- INSTRUCTIONS TO FOLLOW: Where in the data below does the word "slash" appear? Copy every line that has it.

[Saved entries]
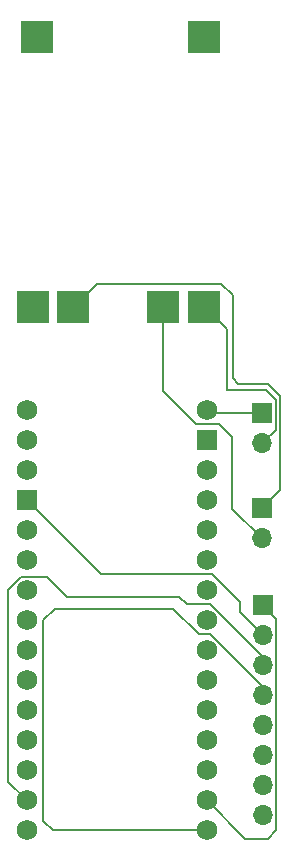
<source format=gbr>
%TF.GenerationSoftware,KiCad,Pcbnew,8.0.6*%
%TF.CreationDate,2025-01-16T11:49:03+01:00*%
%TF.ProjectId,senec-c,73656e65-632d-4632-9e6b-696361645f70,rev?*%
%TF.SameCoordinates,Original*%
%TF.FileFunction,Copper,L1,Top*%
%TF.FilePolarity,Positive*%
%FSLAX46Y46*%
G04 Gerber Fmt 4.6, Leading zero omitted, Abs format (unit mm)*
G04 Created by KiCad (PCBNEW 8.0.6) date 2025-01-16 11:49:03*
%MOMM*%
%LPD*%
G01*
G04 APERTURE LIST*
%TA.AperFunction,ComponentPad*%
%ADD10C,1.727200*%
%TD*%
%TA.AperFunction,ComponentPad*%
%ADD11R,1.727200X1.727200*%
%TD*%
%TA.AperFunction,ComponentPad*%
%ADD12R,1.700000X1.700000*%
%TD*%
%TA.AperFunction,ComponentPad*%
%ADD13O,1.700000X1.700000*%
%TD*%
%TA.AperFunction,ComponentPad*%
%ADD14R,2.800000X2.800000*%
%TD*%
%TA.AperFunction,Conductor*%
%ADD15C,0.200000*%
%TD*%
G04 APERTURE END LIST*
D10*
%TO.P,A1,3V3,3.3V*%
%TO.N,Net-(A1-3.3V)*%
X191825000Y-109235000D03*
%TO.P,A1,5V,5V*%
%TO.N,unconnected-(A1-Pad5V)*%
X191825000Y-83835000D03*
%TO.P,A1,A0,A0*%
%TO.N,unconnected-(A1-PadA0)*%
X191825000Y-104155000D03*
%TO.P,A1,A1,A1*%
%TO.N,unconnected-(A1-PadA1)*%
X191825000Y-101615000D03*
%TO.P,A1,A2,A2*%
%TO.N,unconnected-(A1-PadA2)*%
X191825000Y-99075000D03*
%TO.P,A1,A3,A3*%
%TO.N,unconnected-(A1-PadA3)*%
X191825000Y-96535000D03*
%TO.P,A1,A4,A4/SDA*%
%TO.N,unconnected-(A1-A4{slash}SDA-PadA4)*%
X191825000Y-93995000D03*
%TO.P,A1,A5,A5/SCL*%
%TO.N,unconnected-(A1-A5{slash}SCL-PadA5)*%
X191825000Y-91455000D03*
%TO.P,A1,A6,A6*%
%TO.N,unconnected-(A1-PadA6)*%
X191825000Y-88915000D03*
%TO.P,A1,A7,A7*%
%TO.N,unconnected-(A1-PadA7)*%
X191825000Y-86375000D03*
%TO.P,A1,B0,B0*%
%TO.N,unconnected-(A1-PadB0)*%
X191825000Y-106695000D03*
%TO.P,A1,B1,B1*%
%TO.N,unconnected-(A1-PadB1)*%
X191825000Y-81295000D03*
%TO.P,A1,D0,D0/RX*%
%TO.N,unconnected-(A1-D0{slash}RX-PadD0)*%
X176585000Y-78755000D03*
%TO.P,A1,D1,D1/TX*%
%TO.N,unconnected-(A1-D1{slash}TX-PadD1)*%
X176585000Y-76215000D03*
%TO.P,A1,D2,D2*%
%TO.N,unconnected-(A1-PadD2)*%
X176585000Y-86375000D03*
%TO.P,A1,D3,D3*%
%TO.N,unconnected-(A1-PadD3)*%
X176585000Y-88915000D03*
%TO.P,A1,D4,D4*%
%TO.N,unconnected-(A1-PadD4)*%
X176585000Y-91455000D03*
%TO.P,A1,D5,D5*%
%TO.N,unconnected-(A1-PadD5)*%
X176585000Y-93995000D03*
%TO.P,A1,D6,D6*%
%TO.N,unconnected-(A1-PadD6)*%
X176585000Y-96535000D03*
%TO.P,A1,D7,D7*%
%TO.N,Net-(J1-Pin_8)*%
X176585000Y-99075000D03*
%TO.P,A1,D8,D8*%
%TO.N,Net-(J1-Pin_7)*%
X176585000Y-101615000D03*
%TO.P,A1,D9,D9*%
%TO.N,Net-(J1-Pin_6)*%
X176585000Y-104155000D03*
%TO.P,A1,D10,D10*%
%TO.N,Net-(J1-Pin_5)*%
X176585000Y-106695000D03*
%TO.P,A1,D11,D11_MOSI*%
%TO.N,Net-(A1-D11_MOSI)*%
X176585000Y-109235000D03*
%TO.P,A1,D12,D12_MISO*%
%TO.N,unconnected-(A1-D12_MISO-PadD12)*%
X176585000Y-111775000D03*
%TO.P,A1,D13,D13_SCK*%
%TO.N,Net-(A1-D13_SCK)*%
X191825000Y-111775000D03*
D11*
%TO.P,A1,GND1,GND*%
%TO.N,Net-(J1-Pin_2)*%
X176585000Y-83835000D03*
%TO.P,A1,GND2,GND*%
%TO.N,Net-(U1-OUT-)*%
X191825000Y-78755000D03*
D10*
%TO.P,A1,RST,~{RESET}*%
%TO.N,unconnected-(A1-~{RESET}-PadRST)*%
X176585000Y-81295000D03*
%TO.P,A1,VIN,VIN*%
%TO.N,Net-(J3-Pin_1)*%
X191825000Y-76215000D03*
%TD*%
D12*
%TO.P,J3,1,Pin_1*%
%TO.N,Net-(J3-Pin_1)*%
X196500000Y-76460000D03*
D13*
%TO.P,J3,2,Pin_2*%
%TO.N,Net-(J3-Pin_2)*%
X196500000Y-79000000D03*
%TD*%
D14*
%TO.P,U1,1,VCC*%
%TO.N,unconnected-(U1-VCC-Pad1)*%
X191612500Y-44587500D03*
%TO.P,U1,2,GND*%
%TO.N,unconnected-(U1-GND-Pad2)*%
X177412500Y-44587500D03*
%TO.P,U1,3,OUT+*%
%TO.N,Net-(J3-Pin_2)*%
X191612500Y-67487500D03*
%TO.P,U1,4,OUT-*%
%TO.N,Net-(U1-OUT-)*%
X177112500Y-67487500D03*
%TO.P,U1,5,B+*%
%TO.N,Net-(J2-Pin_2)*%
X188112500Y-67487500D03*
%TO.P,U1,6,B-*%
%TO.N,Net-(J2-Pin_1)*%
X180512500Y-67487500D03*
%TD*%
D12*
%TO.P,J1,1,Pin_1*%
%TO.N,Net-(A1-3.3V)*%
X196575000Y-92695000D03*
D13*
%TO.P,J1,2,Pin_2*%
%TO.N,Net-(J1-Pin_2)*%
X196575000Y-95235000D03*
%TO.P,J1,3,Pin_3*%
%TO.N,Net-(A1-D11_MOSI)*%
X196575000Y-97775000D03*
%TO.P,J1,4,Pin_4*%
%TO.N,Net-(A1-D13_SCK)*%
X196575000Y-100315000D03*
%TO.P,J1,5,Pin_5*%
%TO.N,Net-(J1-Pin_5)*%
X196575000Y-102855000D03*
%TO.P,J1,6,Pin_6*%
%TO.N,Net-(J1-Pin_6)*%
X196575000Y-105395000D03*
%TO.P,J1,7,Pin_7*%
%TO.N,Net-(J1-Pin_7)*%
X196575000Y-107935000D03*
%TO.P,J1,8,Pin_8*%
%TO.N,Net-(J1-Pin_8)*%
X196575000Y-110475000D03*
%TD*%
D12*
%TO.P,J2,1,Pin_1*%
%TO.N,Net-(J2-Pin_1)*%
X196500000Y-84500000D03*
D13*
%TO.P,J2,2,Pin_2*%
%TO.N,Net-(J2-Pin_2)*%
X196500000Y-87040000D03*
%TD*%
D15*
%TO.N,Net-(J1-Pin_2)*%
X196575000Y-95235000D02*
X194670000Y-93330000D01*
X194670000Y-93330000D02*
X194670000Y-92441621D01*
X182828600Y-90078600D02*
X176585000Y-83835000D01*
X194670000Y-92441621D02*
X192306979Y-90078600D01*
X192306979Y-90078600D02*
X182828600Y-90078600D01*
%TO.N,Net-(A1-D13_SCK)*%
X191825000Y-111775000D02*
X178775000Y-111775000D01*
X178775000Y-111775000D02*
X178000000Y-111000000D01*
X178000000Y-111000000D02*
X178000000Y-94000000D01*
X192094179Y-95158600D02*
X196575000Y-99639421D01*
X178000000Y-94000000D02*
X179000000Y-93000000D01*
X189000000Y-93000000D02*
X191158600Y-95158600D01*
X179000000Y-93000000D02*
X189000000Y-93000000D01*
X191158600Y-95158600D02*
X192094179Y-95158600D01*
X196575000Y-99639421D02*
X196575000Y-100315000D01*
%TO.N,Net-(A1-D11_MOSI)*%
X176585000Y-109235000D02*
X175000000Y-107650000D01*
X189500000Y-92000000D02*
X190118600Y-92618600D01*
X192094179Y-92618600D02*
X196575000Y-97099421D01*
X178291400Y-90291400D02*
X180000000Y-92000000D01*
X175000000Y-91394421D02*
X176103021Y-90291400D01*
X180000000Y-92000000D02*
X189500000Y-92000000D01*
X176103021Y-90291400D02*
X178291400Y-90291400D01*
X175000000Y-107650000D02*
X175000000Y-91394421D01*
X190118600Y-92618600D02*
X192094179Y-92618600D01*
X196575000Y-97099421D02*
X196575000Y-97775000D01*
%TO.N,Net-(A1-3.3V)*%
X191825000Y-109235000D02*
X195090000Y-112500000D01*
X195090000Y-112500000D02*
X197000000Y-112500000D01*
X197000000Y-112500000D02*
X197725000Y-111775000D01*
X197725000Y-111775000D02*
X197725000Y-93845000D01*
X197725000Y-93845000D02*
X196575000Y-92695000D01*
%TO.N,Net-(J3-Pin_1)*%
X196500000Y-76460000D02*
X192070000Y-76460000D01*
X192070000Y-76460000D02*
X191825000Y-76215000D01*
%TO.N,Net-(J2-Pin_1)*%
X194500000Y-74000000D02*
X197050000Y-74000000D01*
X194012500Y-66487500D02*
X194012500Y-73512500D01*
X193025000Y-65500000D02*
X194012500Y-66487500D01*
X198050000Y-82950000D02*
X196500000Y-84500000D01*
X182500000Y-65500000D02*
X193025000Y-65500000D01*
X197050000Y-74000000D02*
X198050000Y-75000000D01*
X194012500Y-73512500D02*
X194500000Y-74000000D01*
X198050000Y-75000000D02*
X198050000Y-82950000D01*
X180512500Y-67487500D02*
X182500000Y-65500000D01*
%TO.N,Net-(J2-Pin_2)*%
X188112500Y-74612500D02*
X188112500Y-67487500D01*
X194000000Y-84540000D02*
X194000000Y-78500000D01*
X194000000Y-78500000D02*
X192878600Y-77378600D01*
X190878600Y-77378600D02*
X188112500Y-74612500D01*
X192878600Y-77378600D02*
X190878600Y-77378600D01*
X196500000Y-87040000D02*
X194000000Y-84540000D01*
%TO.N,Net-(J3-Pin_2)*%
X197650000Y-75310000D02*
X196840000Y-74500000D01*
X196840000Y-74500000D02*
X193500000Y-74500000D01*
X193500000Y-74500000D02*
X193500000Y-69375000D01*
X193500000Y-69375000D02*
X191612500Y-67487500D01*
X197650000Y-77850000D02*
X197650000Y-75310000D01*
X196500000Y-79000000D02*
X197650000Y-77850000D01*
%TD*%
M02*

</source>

- REPLY:
%TO.N,unconnected-(A1-A4{slash}SDA-PadA4)*%
%TO.N,unconnected-(A1-A5{slash}SCL-PadA5)*%
%TO.N,unconnected-(A1-D0{slash}RX-PadD0)*%
%TO.N,unconnected-(A1-D1{slash}TX-PadD1)*%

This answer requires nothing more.